Rap With B-Cat

Baby Cat daydreaming

Baby Cat daydreaming

It occurs to me, as I sit in the studio on this cool spring morning, that there is a fourth member of my household that has yet to be introduced. We have a cat, an elder statesman, a worthy companion and sparring partner for Tripper-Dog-Dog-Dog. He has a name that no one uses because, early in his life, he became a rap star and dumped his given name. He is now known to all the world as Baby Cat.

When I first met Baby Cat I called him Sumo. He is a very large cat, a formidable kitty.

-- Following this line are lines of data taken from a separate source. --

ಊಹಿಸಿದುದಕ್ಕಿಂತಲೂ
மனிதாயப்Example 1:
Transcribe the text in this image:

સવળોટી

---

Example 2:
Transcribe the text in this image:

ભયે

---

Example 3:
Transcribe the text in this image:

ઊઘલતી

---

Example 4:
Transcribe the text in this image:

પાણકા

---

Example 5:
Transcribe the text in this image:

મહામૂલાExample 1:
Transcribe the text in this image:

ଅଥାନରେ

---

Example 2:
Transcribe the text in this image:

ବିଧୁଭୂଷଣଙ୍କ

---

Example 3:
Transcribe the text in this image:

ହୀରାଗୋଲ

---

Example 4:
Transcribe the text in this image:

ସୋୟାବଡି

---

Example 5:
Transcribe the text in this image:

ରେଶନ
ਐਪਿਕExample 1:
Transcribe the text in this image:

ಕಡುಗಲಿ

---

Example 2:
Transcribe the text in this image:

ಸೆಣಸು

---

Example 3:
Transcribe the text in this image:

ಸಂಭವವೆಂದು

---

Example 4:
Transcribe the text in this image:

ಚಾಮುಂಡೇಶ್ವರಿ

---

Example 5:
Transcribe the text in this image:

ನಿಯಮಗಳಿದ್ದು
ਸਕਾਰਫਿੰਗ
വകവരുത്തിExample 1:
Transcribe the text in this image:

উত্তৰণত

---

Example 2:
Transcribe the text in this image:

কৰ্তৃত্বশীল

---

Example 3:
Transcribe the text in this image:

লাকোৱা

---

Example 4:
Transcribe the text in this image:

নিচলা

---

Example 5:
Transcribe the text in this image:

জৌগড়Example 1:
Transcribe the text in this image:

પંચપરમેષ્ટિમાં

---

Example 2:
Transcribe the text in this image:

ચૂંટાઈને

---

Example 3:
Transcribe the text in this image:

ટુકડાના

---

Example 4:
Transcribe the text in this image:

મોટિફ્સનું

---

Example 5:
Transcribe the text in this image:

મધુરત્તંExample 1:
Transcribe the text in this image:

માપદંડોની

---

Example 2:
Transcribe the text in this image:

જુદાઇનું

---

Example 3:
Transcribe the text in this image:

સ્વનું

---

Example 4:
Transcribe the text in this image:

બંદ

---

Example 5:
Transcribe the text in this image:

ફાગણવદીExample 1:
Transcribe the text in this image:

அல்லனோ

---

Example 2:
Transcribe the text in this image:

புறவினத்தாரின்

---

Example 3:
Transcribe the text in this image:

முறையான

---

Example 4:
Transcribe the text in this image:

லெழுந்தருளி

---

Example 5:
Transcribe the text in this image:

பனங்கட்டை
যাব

Late at night I have more than once thought there was a burly intruder in the house but it was only Baby Cat pacing as he worked out his latest rap. It is an understatement to say that he is heavy on his feet. Sometimes the room bounces when he leaps from a windowsill.

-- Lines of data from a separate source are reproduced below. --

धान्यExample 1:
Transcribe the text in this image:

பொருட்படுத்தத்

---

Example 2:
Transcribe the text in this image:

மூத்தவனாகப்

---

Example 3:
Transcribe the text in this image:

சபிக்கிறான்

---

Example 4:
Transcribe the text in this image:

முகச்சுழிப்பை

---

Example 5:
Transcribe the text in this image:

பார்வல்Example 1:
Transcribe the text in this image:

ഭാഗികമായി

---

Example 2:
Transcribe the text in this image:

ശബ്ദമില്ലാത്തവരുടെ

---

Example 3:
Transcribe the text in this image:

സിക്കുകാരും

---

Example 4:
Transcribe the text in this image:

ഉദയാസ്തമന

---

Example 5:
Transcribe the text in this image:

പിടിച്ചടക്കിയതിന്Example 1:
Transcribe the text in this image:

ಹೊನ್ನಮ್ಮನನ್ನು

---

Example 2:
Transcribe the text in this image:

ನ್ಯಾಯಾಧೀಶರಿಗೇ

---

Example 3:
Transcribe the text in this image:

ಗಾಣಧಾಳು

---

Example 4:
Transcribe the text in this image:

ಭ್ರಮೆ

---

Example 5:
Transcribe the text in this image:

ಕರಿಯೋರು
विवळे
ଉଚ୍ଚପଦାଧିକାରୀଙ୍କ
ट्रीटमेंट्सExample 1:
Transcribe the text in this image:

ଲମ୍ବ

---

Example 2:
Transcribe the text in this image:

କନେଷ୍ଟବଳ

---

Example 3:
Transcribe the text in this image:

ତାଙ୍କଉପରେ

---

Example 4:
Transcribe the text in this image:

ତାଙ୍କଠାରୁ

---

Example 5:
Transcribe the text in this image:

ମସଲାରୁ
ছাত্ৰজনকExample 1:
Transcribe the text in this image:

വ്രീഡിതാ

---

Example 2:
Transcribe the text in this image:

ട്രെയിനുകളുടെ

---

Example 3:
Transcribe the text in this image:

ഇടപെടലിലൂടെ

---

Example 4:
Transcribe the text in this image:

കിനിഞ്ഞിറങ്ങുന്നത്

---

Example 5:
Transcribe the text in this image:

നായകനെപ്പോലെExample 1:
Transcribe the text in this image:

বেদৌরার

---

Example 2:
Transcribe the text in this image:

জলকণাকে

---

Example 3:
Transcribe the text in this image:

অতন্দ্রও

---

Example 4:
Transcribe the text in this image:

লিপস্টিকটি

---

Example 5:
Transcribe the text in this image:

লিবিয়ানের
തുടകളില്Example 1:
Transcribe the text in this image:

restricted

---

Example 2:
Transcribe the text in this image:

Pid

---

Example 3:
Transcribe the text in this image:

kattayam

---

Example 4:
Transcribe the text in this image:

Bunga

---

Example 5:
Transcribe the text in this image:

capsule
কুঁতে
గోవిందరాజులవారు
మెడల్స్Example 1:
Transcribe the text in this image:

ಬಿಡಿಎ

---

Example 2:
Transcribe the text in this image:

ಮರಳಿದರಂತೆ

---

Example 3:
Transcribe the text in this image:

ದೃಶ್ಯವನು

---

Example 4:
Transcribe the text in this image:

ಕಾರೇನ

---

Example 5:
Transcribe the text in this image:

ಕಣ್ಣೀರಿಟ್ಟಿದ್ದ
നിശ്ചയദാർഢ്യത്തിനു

photoBaby Cat is teaching me about clarity of intention. He leaves no doubt about what he wants (food or pets) and is relentless until he gets it. Truly, he is relentless. He does not know the word “try.” Baby Cat gets. He meets me every morning and guides me to his bowl. If I deviate, he wraps his hulk around my feet or herds me like a shepherd. If physical action is not enough to direct me to his bowl, he begins a verbal assault that would make his mother blush. He wants what he wants and he wants it now. Black and white. In addition to Sumo, I also call him Terrorist Kitty because he resorts to biting ankles as a last resort. Yoda would be proud of Baby Cats force of will. Were he not a rap star I’m certain that he’d be a Jedi. Actors would be well served to study with Master Baby Cat.

Baby Cat is teaching me about simple contentment (yes, like all things true, it is a paradox: intention and contentment are bedfellows). He shows me how to linger in sunny spots or stare out the window for hours, just because. He has reintroduced me to the fine art of daydreaming. He joins me every morning as I stretch and do a bit of yoga, shamelessly positioning himself in the optimal petting zone close to my feet and gives himself over to my affections. And, because he is so capable of presence and pleasure, I’ve found that my morning yoga has transformed. It is no longer a discipline, something I do that is good for me; it has become a practice of simple attention and loving. I am more capable of presence and pleasure. I rest in it. Like Baby Cat, my body tells me what it needs, and I breathe.